SOURCE DOCUMENT —
Order of Operations

[fc1123]

Okay I am working on the order of operations the problem is (3-7)^2/2x5

so far I have -4 to the 2nd power divded by 2x5 lost on how to slove this.

 

[mmm4444bot]

lost on how to slove this

Maybe you need to slover more. Should I start frying hamburger? :lol:

Does the given expression look like this?

\(\displaystyle \frac{(3 - 7)^2}{2 \times 5}\)

 

[fc1123]

Re:

lost on how to slove this

Maybe you need to slover more. Should I start frying hamburger? :lol:

You did not type grouping symbols around the denominator, so your typing indicates that the denominator is 2, not 2 times 5.

Please answer my question, and then I will explain.

Does the given expression look like this?

\(\displaystyle \frac{(3 - 7)^2}{2 \times 5}\)

yes it does thanks I wonder how to type it up correctly on here still haven't figured out how to do that on here.

 

[mmm4444bot]

I was trying to delete my statement about your notation, when you posted a reply. I was thinking about something else, so your original post is clear enough.

Okay, you determined that (3 - 7)^2 is (-4)^2.

That is correct.

Do you know how to square -4 ?

The fraction bar is the vertical line. It represents division, but it is also a grouping symbol.

It separates the expression on top (the numerator) from the expression on the bottom (the denominator)

The Order of Operations tells us to do the part on top, then do the part on bottom, then divide the results.

Can you try that?

Cheers ~ Mark

 

[fc1123]

yes is it (-4)^2=-16 so now where does the division come in that it is 2X5=10

 

[mmm4444bot]

yes is it (-4)^2=-16

Oops. No, it's not.

(-4)^2 = (-4)*(-4) = (-1)*(-1)*(4)*(4) = (1)*(4) = 16

where does the division come in that it is 2X5=10

The part on the top is 16, the part on the bottom is 10, and the fraction bar tells us to divide, so we have:

16/10

Reduce this ratio to lowest terms.

OBJECTIVE — Quote the order of operations thread word for word from "I was trying" to "is clear enough.". The records that follow have no connection to the thread.

RECORDED DATA —
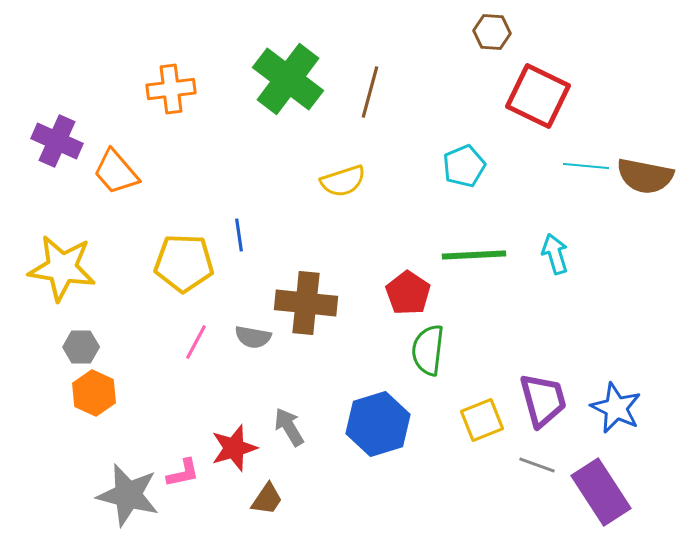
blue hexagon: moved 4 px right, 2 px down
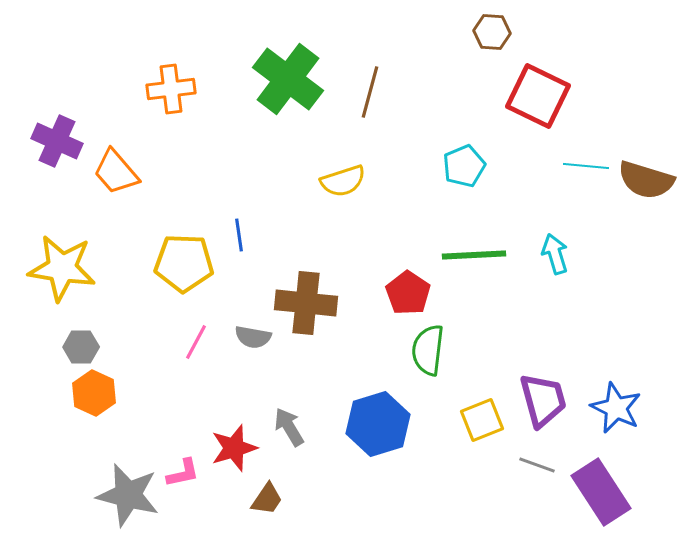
brown semicircle: moved 1 px right, 4 px down; rotated 6 degrees clockwise
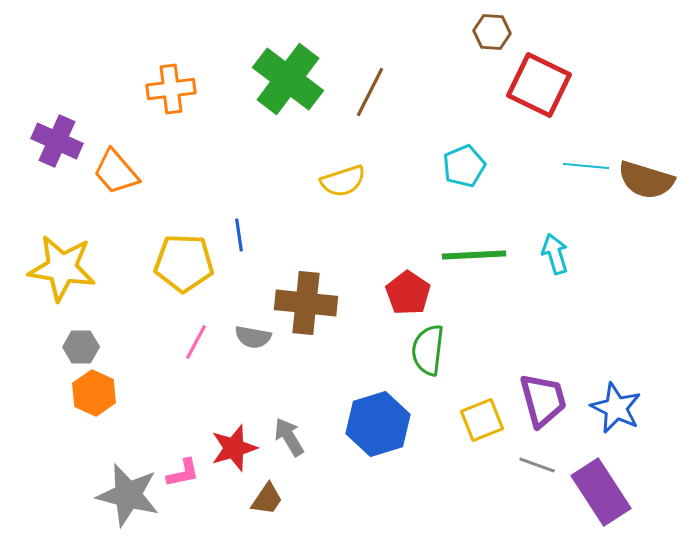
brown line: rotated 12 degrees clockwise
red square: moved 1 px right, 11 px up
gray arrow: moved 10 px down
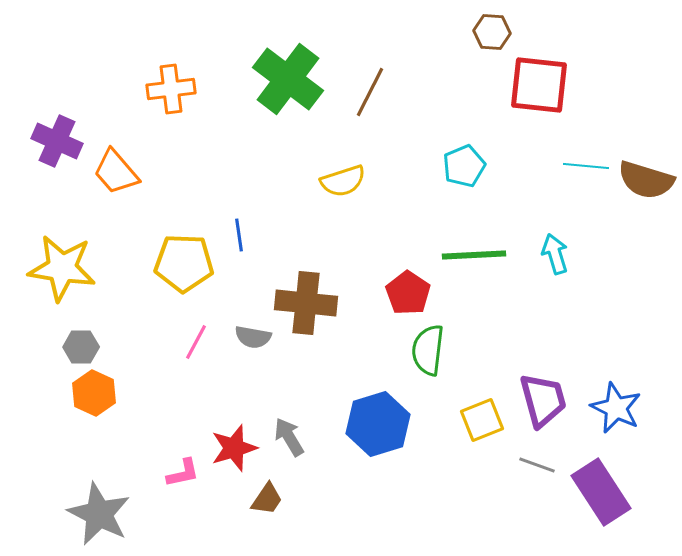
red square: rotated 20 degrees counterclockwise
gray star: moved 29 px left, 19 px down; rotated 12 degrees clockwise
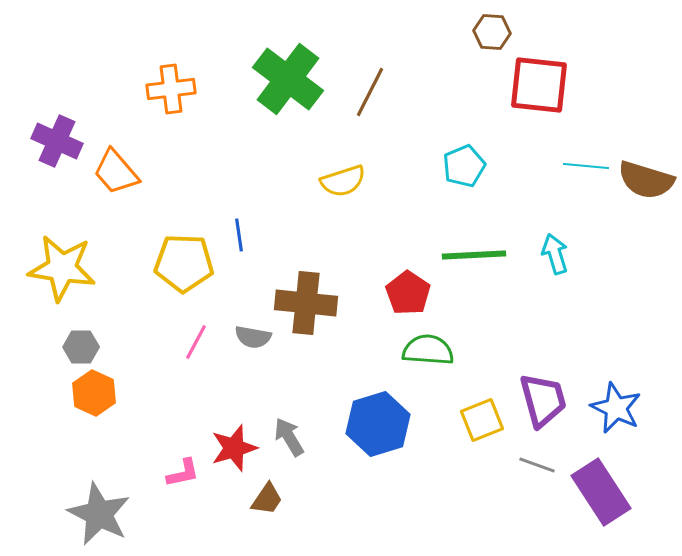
green semicircle: rotated 87 degrees clockwise
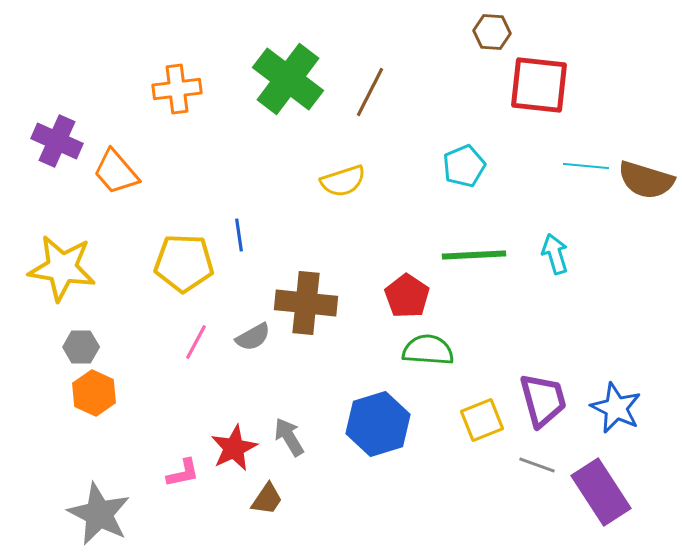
orange cross: moved 6 px right
red pentagon: moved 1 px left, 3 px down
gray semicircle: rotated 39 degrees counterclockwise
red star: rotated 9 degrees counterclockwise
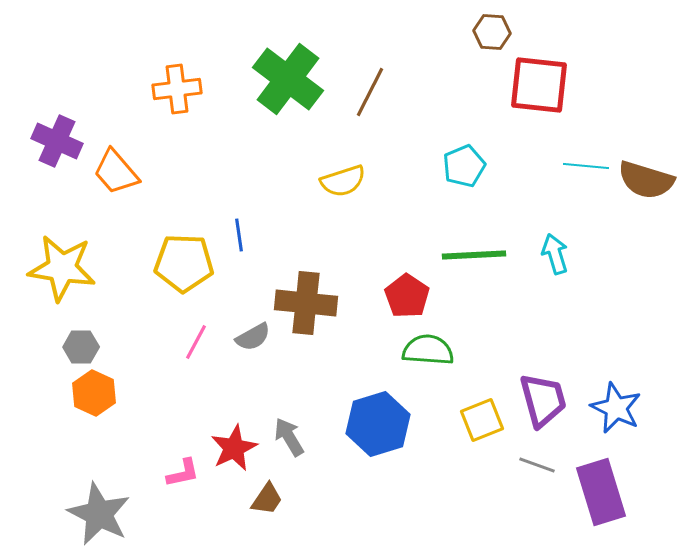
purple rectangle: rotated 16 degrees clockwise
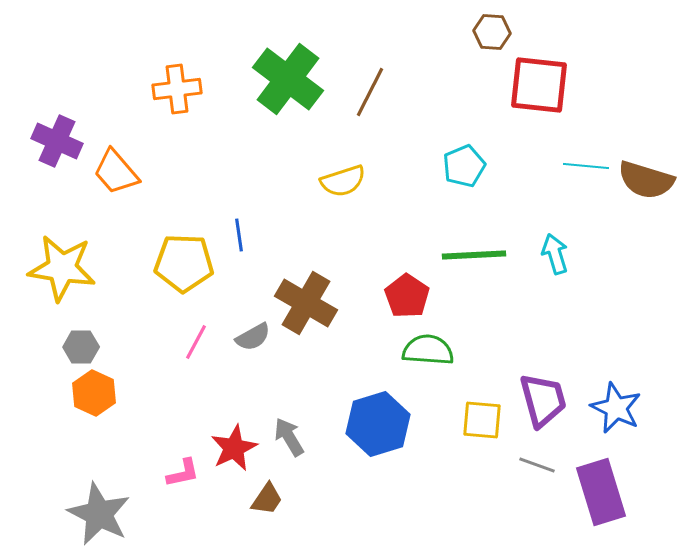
brown cross: rotated 24 degrees clockwise
yellow square: rotated 27 degrees clockwise
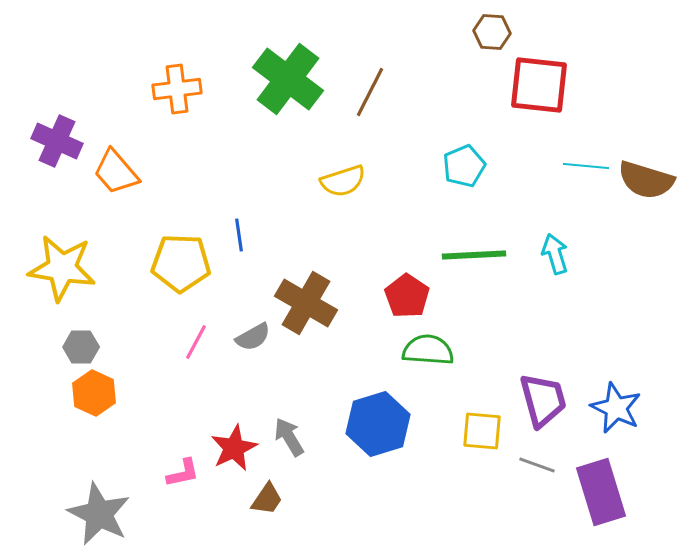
yellow pentagon: moved 3 px left
yellow square: moved 11 px down
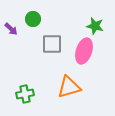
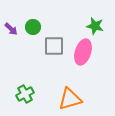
green circle: moved 8 px down
gray square: moved 2 px right, 2 px down
pink ellipse: moved 1 px left, 1 px down
orange triangle: moved 1 px right, 12 px down
green cross: rotated 18 degrees counterclockwise
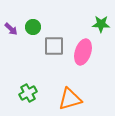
green star: moved 6 px right, 2 px up; rotated 12 degrees counterclockwise
green cross: moved 3 px right, 1 px up
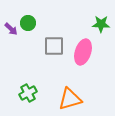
green circle: moved 5 px left, 4 px up
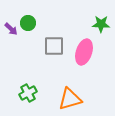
pink ellipse: moved 1 px right
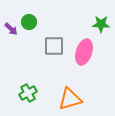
green circle: moved 1 px right, 1 px up
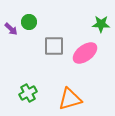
pink ellipse: moved 1 px right, 1 px down; rotated 35 degrees clockwise
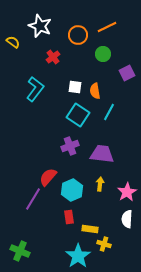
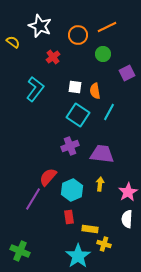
pink star: moved 1 px right
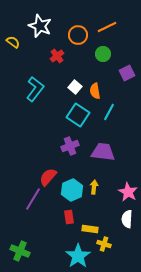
red cross: moved 4 px right, 1 px up
white square: rotated 32 degrees clockwise
purple trapezoid: moved 1 px right, 2 px up
yellow arrow: moved 6 px left, 3 px down
pink star: rotated 12 degrees counterclockwise
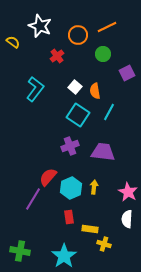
cyan hexagon: moved 1 px left, 2 px up
green cross: rotated 12 degrees counterclockwise
cyan star: moved 14 px left
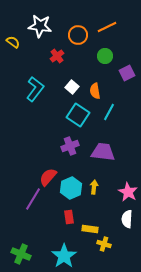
white star: rotated 15 degrees counterclockwise
green circle: moved 2 px right, 2 px down
white square: moved 3 px left
green cross: moved 1 px right, 3 px down; rotated 12 degrees clockwise
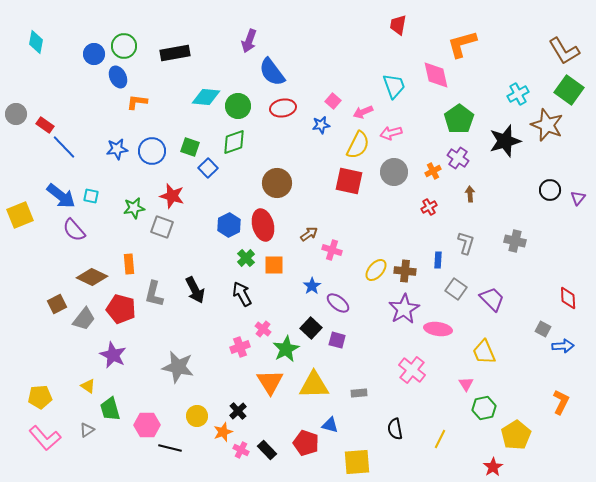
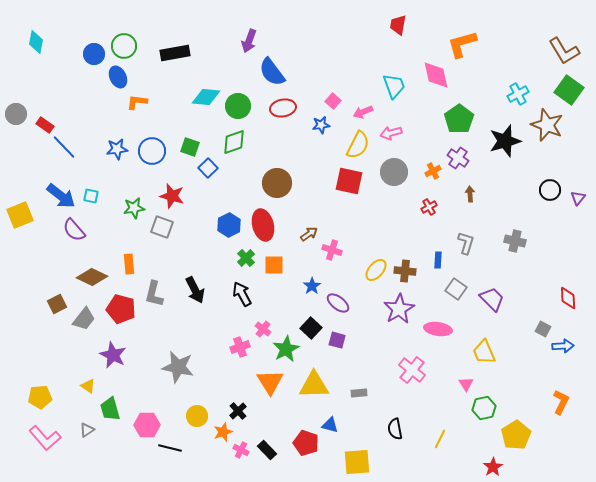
purple star at (404, 309): moved 5 px left
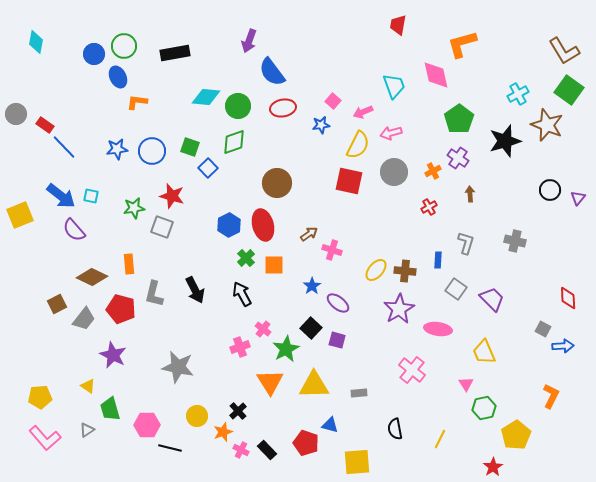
orange L-shape at (561, 402): moved 10 px left, 6 px up
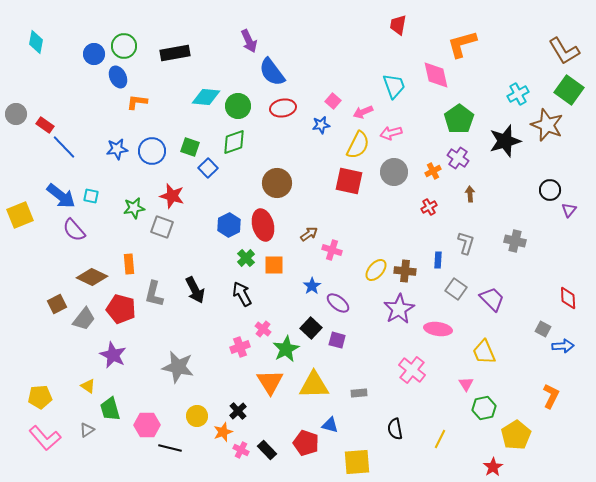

ANSWER TO THIS EXERCISE —
I was trying to delete my statement about your notation, when you posted a reply. I was thinking about something else, so your original post is clear enough.